Depois de ter vencido o primeiro turno com pouco mais de 40% dos votos, Petro conseguiu conter o crescimento de Hernández, que nas últimas semanas teve o apoio dos partidos da direita tradicional na Colômbia.

"Liguei para Gustavo Petro para felicitá-lo como presidente eleito colombiano.
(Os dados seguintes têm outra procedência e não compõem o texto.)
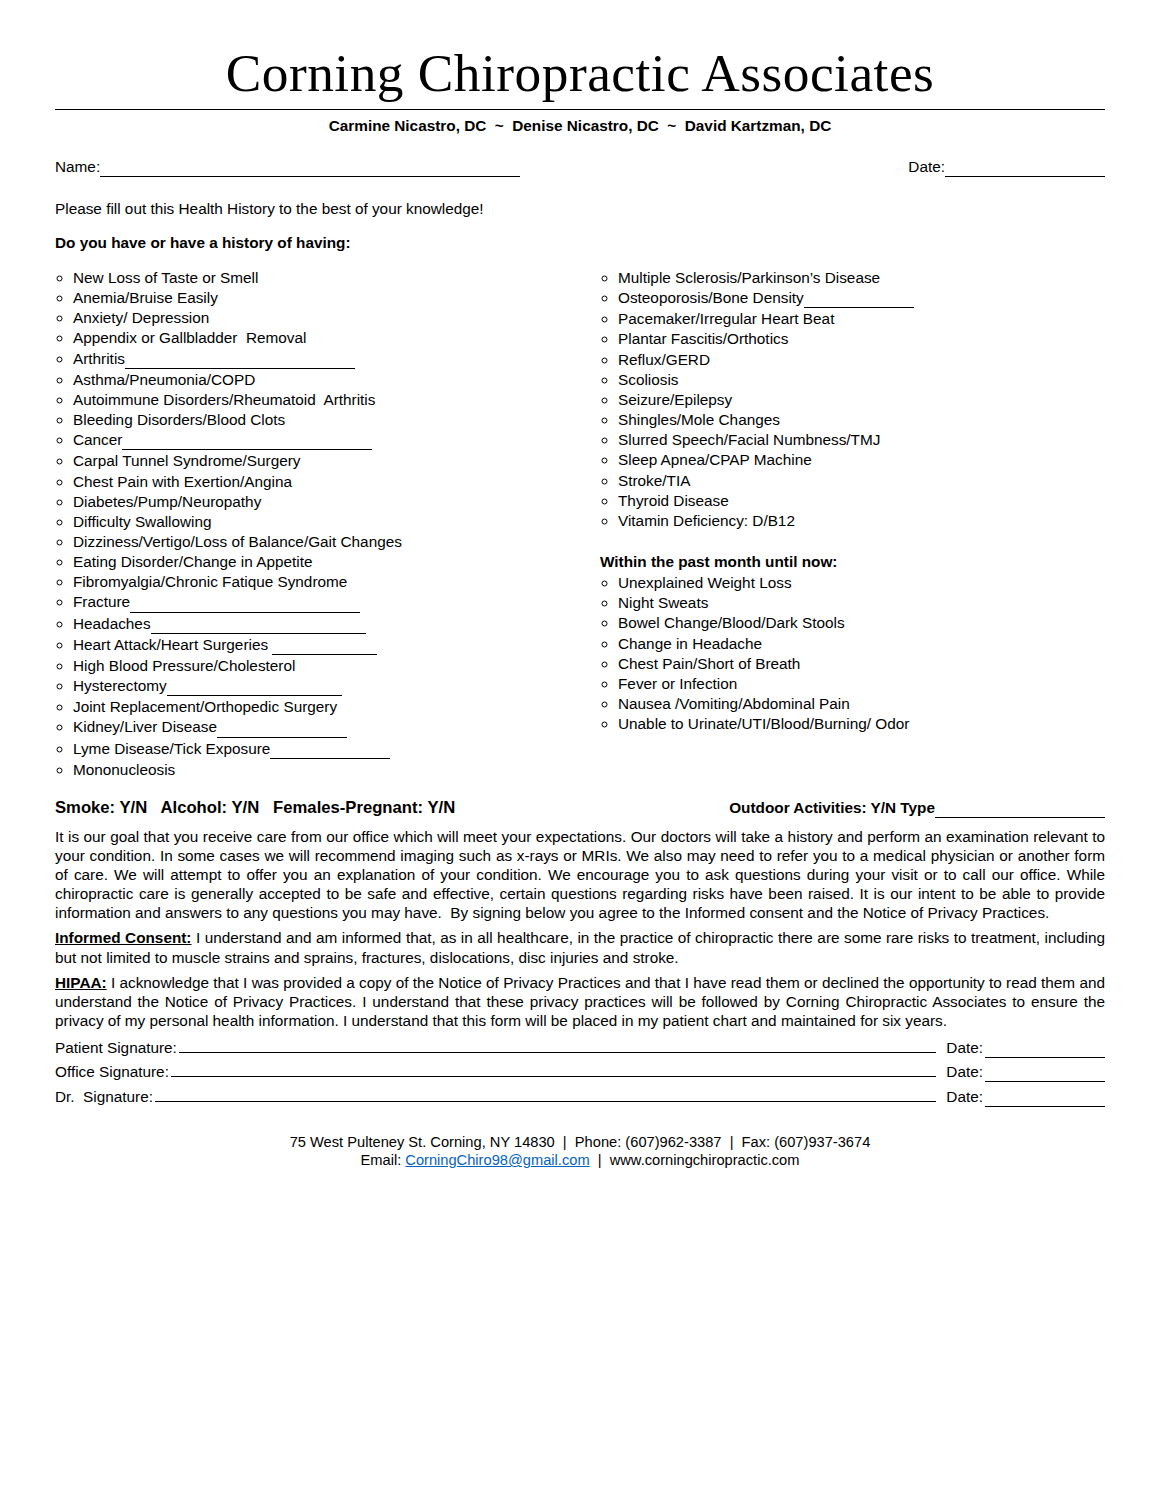Corning Chiropractic Associates
Carmine Nicastro, DC ~ Denise Nicastro, DC ~ David Kartzman, DC
Name: Date:
Please fill out this Health History to the best of your knowledge!
Do you have or have a history of having:
New Loss of Taste or Smell
Anemia/Bruise Easily
Anxiety/ Depression
Appendix or Gallbladder Removal
Arthritis
Asthma/Pneumonia/COPD
Autoimmune Disorders/Rheumatoid Arthritis
Bleeding Disorders/Blood Clots
Cancer
Carpal Tunnel Syndrome/Surgery
Chest Pain with Exertion/Angina
Diabetes/Pump/Neuropathy
Difficulty Swallowing
Dizziness/Vertigo/Loss of Balance/Gait Changes
Eating Disorder/Change in Appetite
Fibromyalgia/Chronic Fatique Syndrome
Fracture
Headaches
Heart Attack/Heart Surgeries
High Blood Pressure/Cholesterol
Hysterectomy
Joint Replacement/Orthopedic Surgery
Kidney/Liver Disease
Lyme Disease/Tick Exposure
Mononucleosis
Multiple Sclerosis/Parkinson’s Disease
Osteoporosis/Bone Density
Pacemaker/Irregular Heart Beat
Plantar Fascitis/Orthotics
Reflux/GERD
Scoliosis
Seizure/Epilepsy
Shingles/Mole Changes
Slurred Speech/Facial Numbness/TMJ
Sleep Apnea/CPAP Machine
Stroke/TIA
Thyroid Disease
Vitamin Deficiency: D/B12
Within the past month until now:
Unexplained Weight Loss
Night Sweats
Bowel Change/Blood/Dark Stools
Change in Headache
Chest Pain/Short of Breath
Fever or Infection
Nausea /Vomiting/Abdominal Pain
Unable to Urinate/UTI/Blood/Burning/ Odor
Smoke: Y/N Alcohol: Y/N Females-Pregnant: Y/N Outdoor Activities: Y/N Type
It is our goal that you receive care from our office which will meet your expectations. Our doctors will take a history and perform an examination relevant to your condition. In some cases we will recommend imaging such as x-rays or MRIs. We also may need to refer you to a medical physician or another form of care. We will attempt to offer you an explanation of your condition. We encourage you to ask questions during your visit or to call our office. While chiropractic care is generally accepted to be safe and effective, certain questions regarding risks have been raised. It is our intent to be able to provide information and answers to any questions you may have. By signing below you agree to the Informed consent and the Notice of Privacy Practices.
Informed Consent: I understand and am informed that, as in all healthcare, in the practice of chiropractic there are some rare risks to treatment, including but not limited to muscle strains and sprains, fractures, dislocations, disc injuries and stroke.
HIPAA: I acknowledge that I was provided a copy of the Notice of Privacy Practices and that I have read them or declined the opportunity to read them and understand the Notice of Privacy Practices. I understand that these privacy practices will be followed by Corning Chiropractic Associates to ensure the privacy of my personal health information. I understand that this form will be placed in my patient chart and maintained for six years.
Patient Signature: Date:
Office Signature: Date:
Dr. Signature: Date:
75 West Pulteney St. Corning, NY 14830 | Phone: (607)962-3387 | Fax: (607)937-3674
Email: CorningChiro98@gmail.com | www.corningchiropractic.com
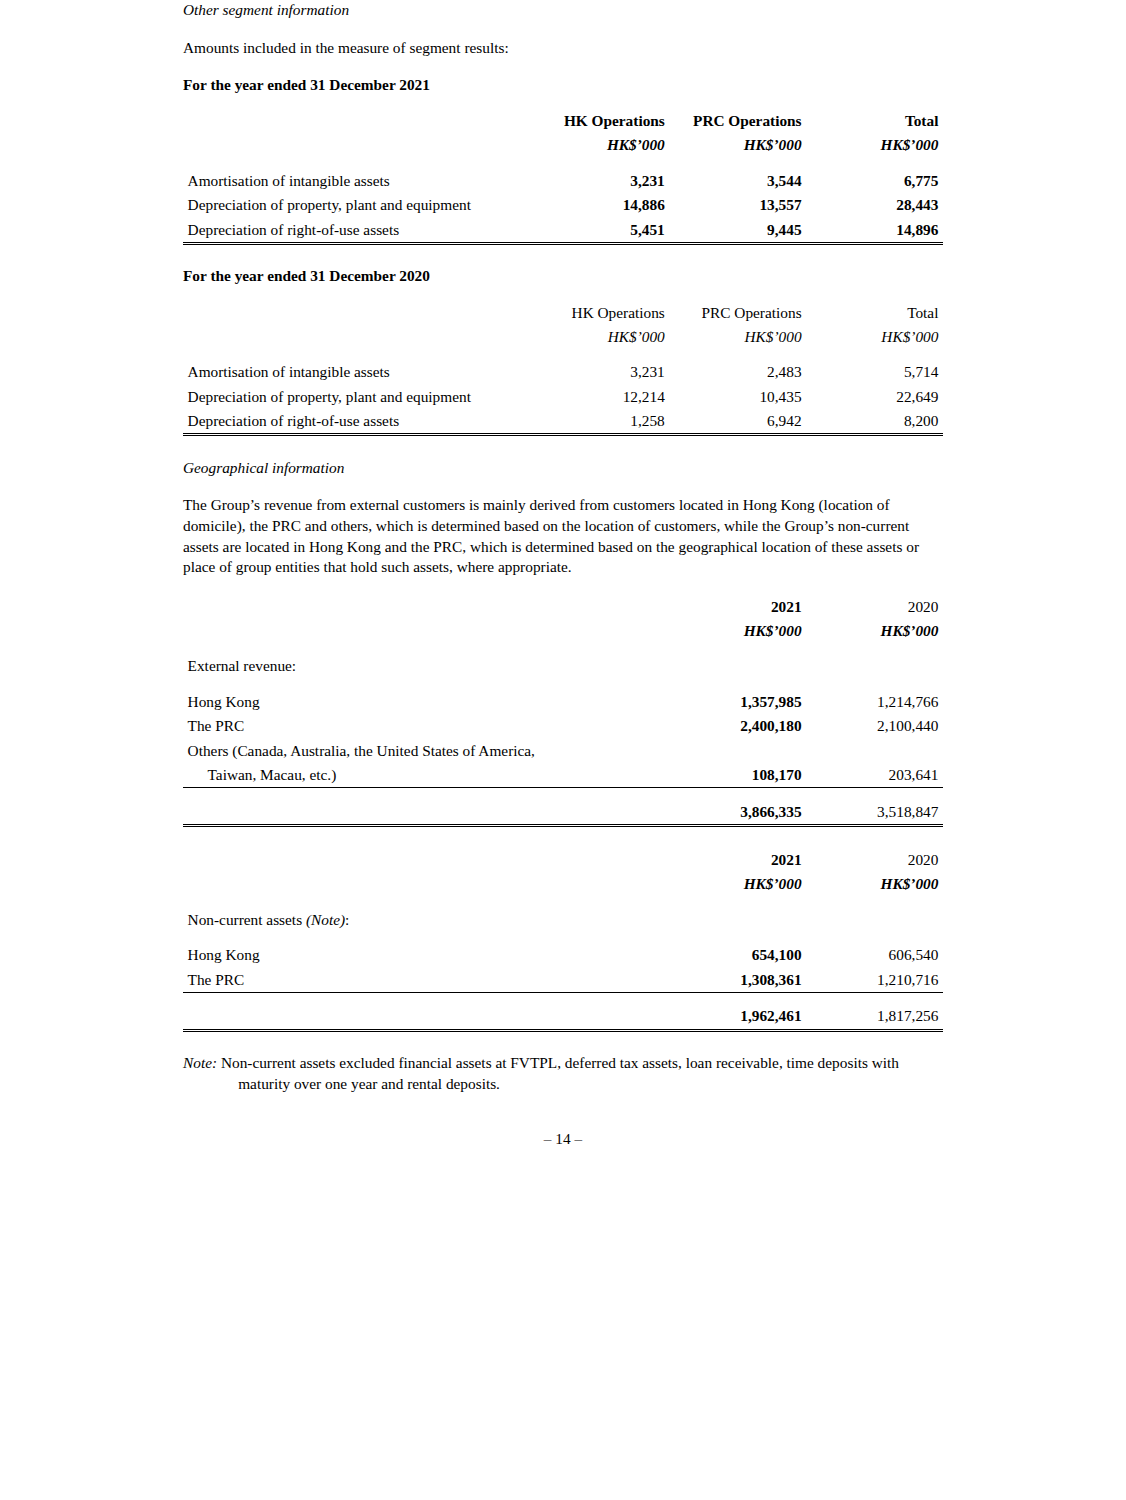Other segment information
Amounts included in the measure of segment results:
For the year ended 31 December 2021
| | HK Operations | PRC Operations | Total |
| --- | --- | --- | --- |
| | HK$’000 | HK$’000 | HK$’000 |
| Amortisation of intangible assets | 3,231 | 3,544 | 6,775 |
| Depreciation of property, plant and equipment | 14,886 | 13,557 | 28,443 |
| Depreciation of right-of-use assets | 5,451 | 9,445 | 14,896 |
For the year ended 31 December 2020
| | HK Operations | PRC Operations | Total |
| --- | --- | --- | --- |
| | HK$’000 | HK$’000 | HK$’000 |
| Amortisation of intangible assets | 3,231 | 2,483 | 5,714 |
| Depreciation of property, plant and equipment | 12,214 | 10,435 | 22,649 |
| Depreciation of right-of-use assets | 1,258 | 6,942 | 8,200 |
Geographical information
The Group’s revenue from external customers is mainly derived from customers located in Hong Kong (location of domicile), the PRC and others, which is determined based on the location of customers, while the Group’s non-current assets are located in Hong Kong and the PRC, which is determined based on the geographical location of these assets or place of group entities that hold such assets, where appropriate.
| | 2021 | 2020 |
| --- | --- | --- |
| | HK$’000 | HK$’000 |
| External revenue: | | |
| Hong Kong | 1,357,985 | 1,214,766 |
| The PRC | 2,400,180 | 2,100,440 |
| Others (Canada, Australia, the United States of America, | | |
| Taiwan, Macau, etc.) | 108,170 | 203,641 |
| | 3,866,335 | 3,518,847 |
| | 2021 | 2020 |
| --- | --- | --- |
| | HK$’000 | HK$’000 |
| Non-current assets (Note) : | | |
| Hong Kong | 654,100 | 606,540 |
| The PRC | 1,308,361 | 1,210,716 |
| | 1,962,461 | 1,817,256 |
Note: Non-current assets excluded financial assets at FVTPL, deferred tax assets, loan receivable, time deposits with maturity over one year and rental deposits.
– 14 –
Decidimos nos encontrar nos próximos dias para iniciar uma transição harmoniosa, institucional e transparente", afirmou o atual ocupante do cargo, o impopular Iván Duque.

Hernández, por sua vez, disse aceitar a derrota e desejou que o vencedor "saiba dirigir o país". "Que seja fiel a seu discurso contra a corrupção e que não engane quem confiou nele. Muitíssimo obrigado a todos os colombianos que aceitaram minha proposta, ainda que eu tenha saído perdedor", declarou.

Além de marcar o fim do histórico bipartidarismo conservadores-liberais que dirigiu a Colômbia por 200 anos, as eleições de 2022 tiveram uma vitória inédita da esquerda no país.

Petro integrou a guerrilha M-19 na juventude, com o apelido de Aureliano, inspirado em um personagem de "Cem Anos de Solidão", obra-prima do escritor colombiano Gabriel García Márquez, porém nunca participou de operações armadas. Na década de 1980, chegou a ser preso por posse ilegal de armas e cumpriu pena de 18 meses de cadeia.

Após abandonar a guerrilha, foi deputado, prefeito da capital Bogotá, senador e candidato a presidente em três ocasiões, sendo a primeira em 2010, quando teve apenas 9% dos votos, e a segunda em 2018, quando foi derrotado por Duque no segundo turno por 54% a 42%.

A vitória de Petro também representa um desafio para os Estados Unidos, que há décadas têm a Colômbia como aliada fiel e pedra fundamental de sua política de segurança na América Latina.

O presidente eleito promete combater as desigualdades no país, pacificar os conflitos com guerrilhas que ainda não depuseram as armas e enfrentar as mudanças climáticas.

O resultado na Colômbia ainda confirma o renascimento da esquerda na América do Sul, que já tinha se expressado com as vitórias de Alberto Fernández na Argentina, Gabriel Boric no Chile, Luis Alberto Arce na Bolívia e Pedro Castillo no Peru.

Candidato a ser o próximo dessa lista, o ex-presidente Luiz Inácio Lula da Silva parabenizou Petro e Márquez pelo triunfo. "Felicito calorosamente os companheiros Gustavo Petro e Francia Márquez e todo o povo colombiano pela importante vitória nas eleições deste domingo. Desejo sucesso a Petro em seu governo. A sua vitória fortalece a democracia e as forças progressistas na América Latina", disse o petista.